Information supplied Start Marker
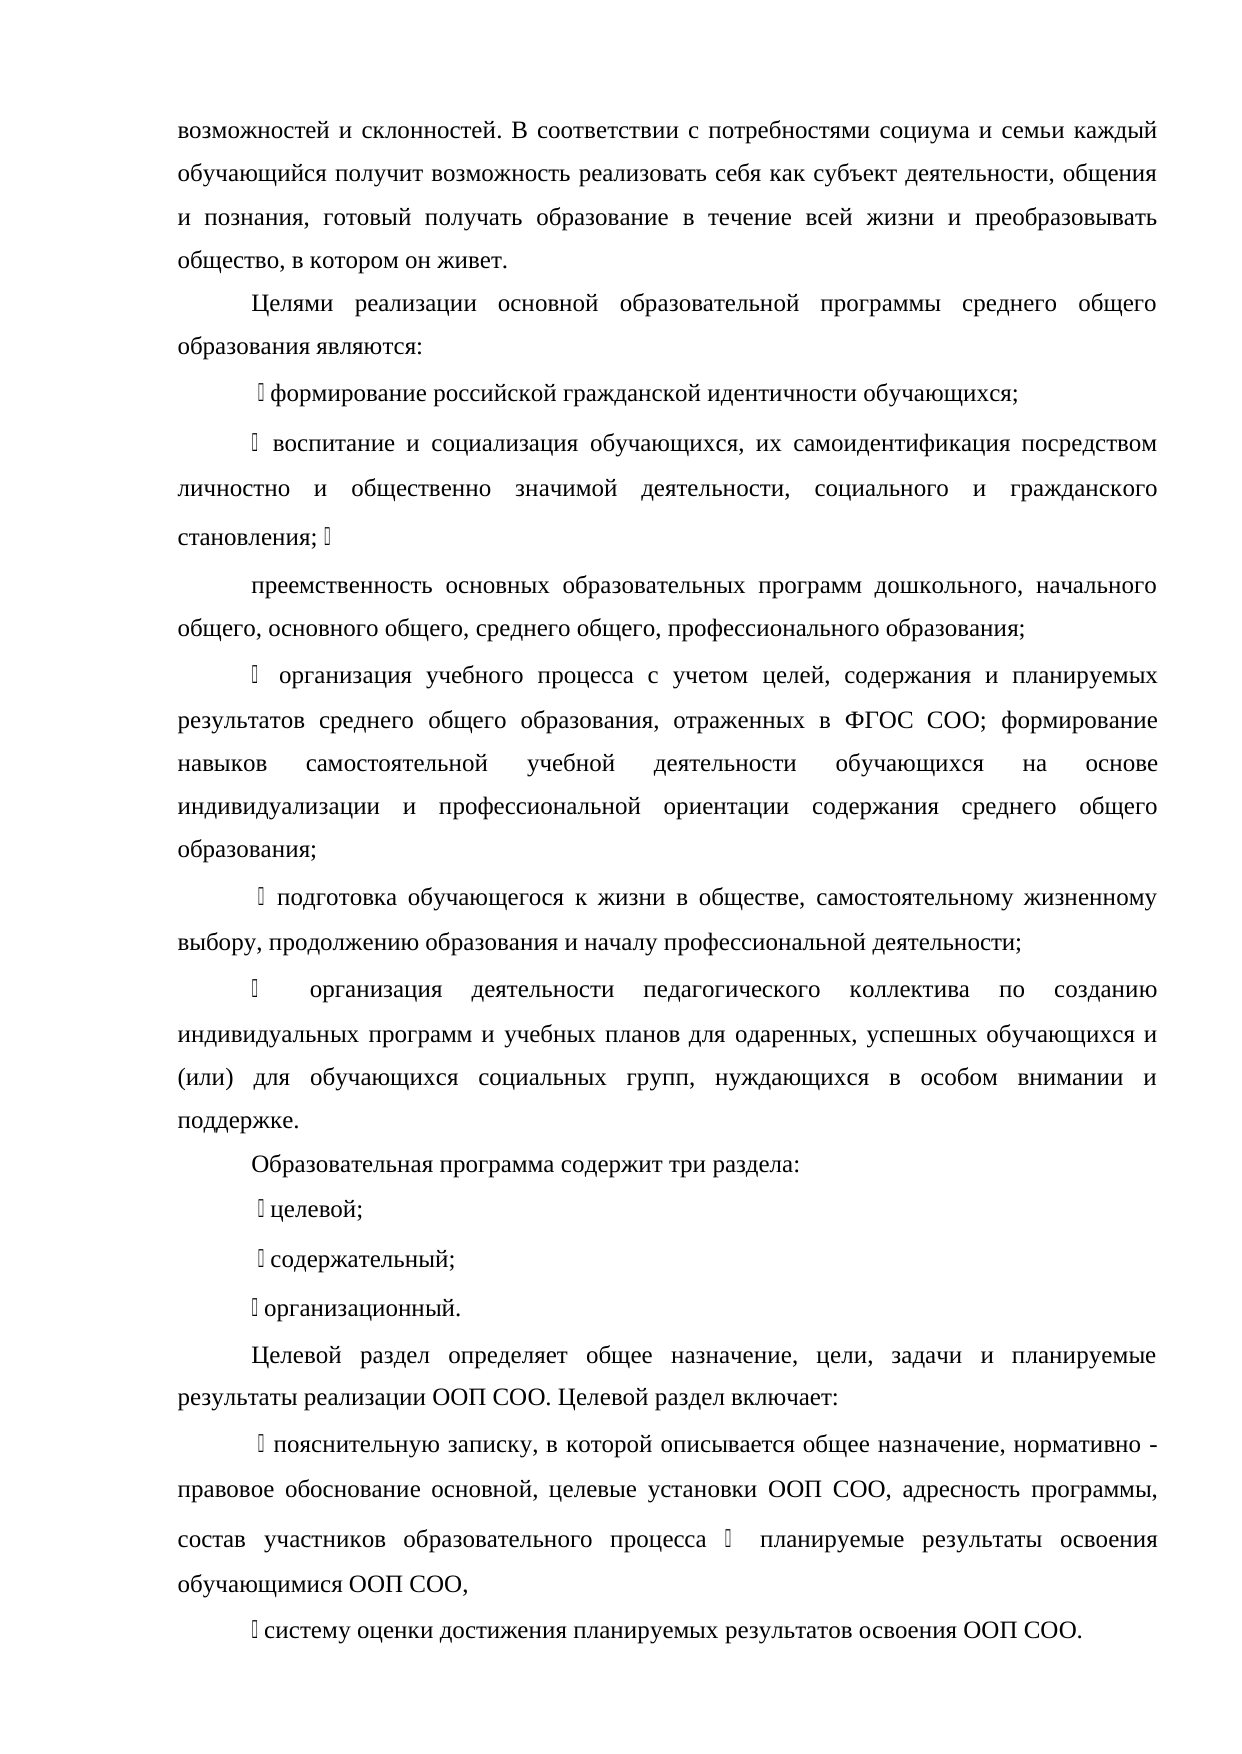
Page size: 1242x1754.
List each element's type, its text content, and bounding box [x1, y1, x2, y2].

text  организационный. [251, 1290, 1164, 1324]
text преемственность основных образовательных программ дошкольного, начального общего, основного общего, среднего общего, профессионального образования; [177, 570, 1157, 642]
text  формирование российской гражданской идентичности обучающихся; [257, 375, 1164, 409]
text Целями реализации основной образовательной программы среднего общего образования являются: [177, 288, 1157, 360]
text  целевой; [257, 1191, 1164, 1225]
text  воспитание и социализация обучающихся, их самоидентификация посредством личностно и общественно значимой деятельности, социального и гражданского становления;  [177, 424, 1157, 553]
text  подготовка обучающегося к жизни в обществе, самостоятельному жизненному выбору, продолжению образования и началу профессиональной деятельности; [177, 878, 1157, 956]
text Целевой раздел определяет общее назначение, цели, задачи и планируемые результаты реализации ООП СОО. Целевой раздел включает: [177, 1340, 1157, 1411]
text  пояснительную записку, в которой описывается общее назначение, нормативно - правовое обоснование основной, целевые установки ООП СОО, адресность программы, состав участников образовательного процесса  планируемые результаты освоения обучающимися ООП СОО, [177, 1426, 1158, 1597]
text  систему оценки достижения планируемых результатов освоения ООП СОО. [251, 1612, 1164, 1646]
text возможностей и склонностей. В соответствии с потребностями социума и семьи каждый обучающийся получит возможность реализовать себя как субъект деятельности, общения и познания, готовый получать образование в течение всей жизни и преобразовывать общество, в котором он живет. [177, 115, 1157, 273]
text Образовательная программа содержит три раздела: [251, 1149, 1164, 1177]
text  организация учебного процесса с учетом целей, содержания и планируемых результатов среднего общего образования, отраженных в ФГОС СОО; формирование навыков самостоятельной учебной деятельности обучающихся на основе индивидуализации и профессиональной ориентации содержания среднего общего образования; [177, 656, 1158, 863]
text  организация деятельности педагогического коллектива по созданию индивидуальных программ и учебных планов для одаренных, успешных обучающихся и (или) для обучающихся социальных групп, нуждающихся в особом внимании и поддержке. [177, 970, 1157, 1134]
text  содержательный; [257, 1240, 1164, 1274]
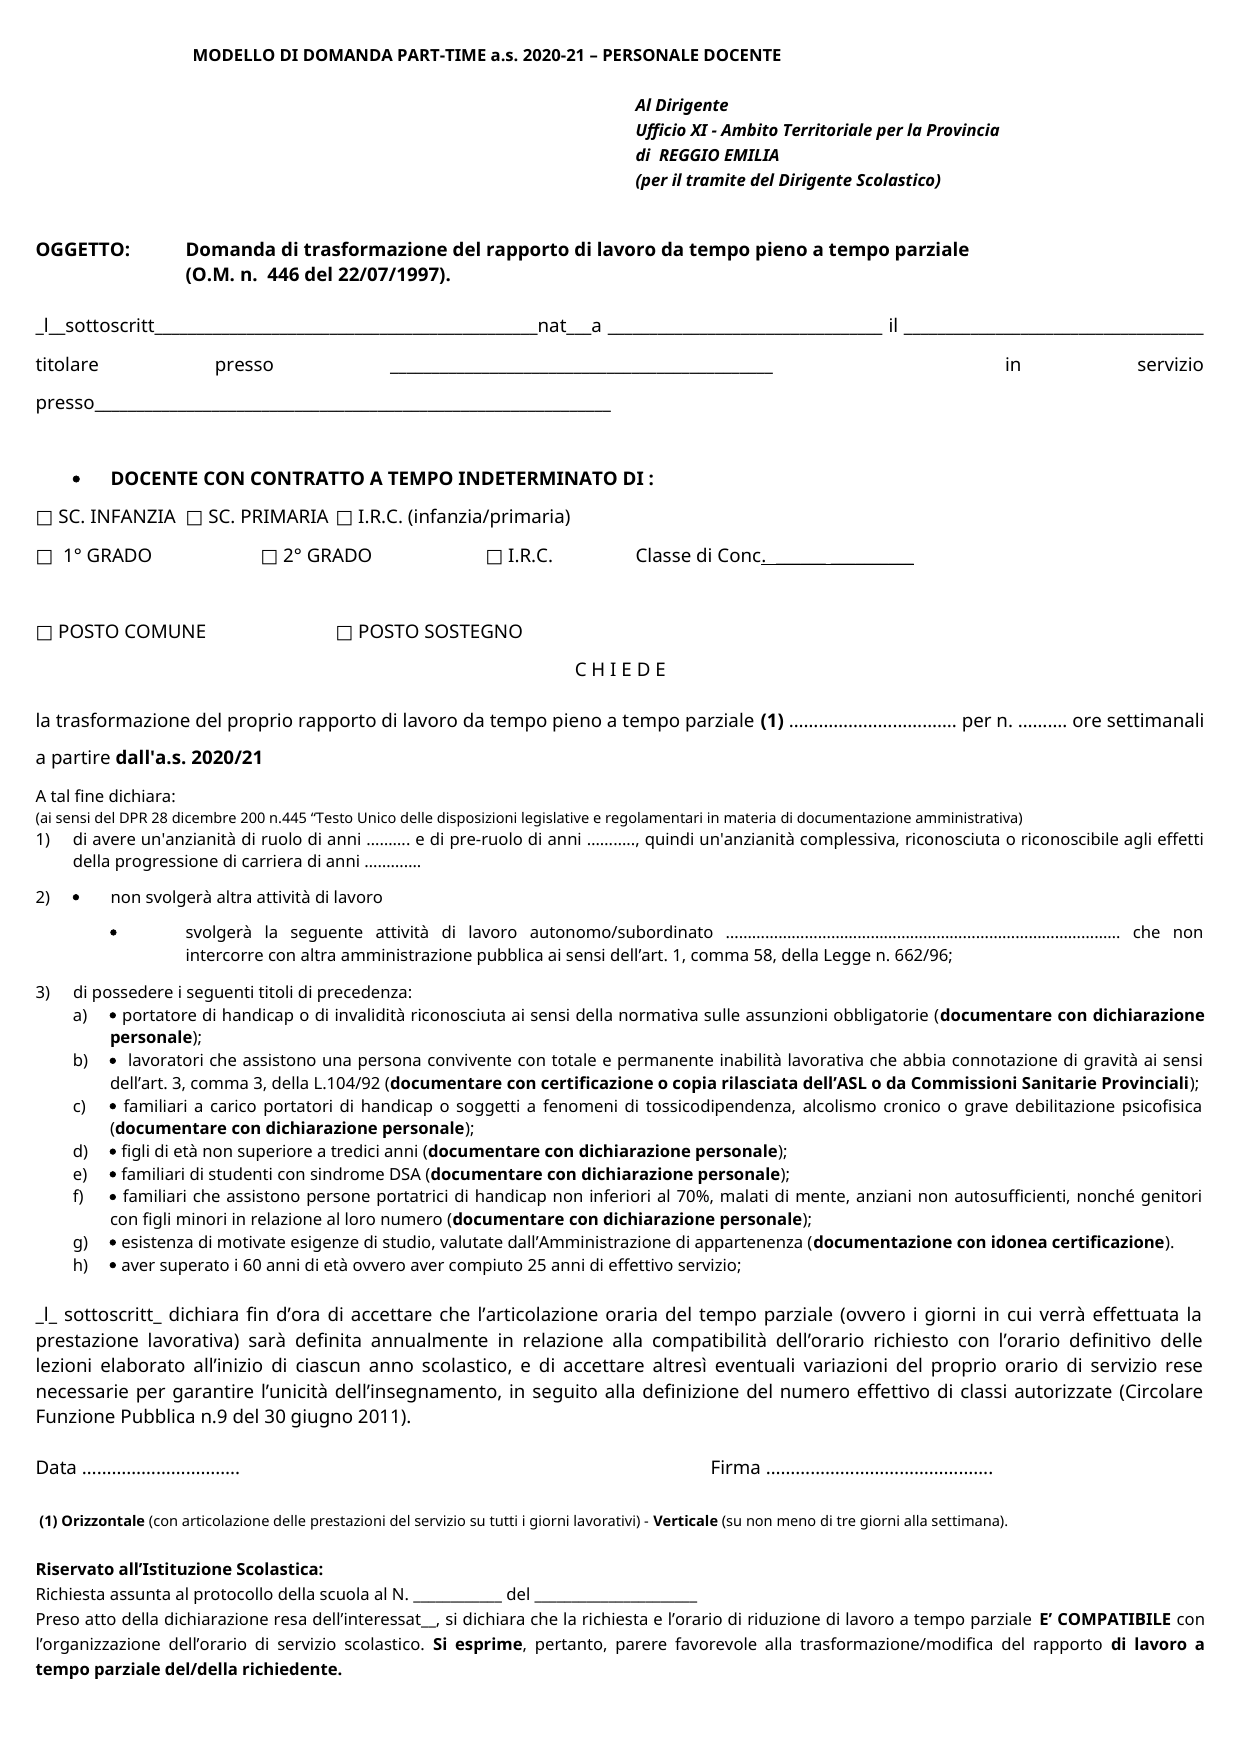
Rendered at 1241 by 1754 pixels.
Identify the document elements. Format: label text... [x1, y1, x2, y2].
Information supplied End Marker
● **Work to be completed**
Give only a number, the count of lines above that include the string "планируемые".

● **Output for this exercise**
2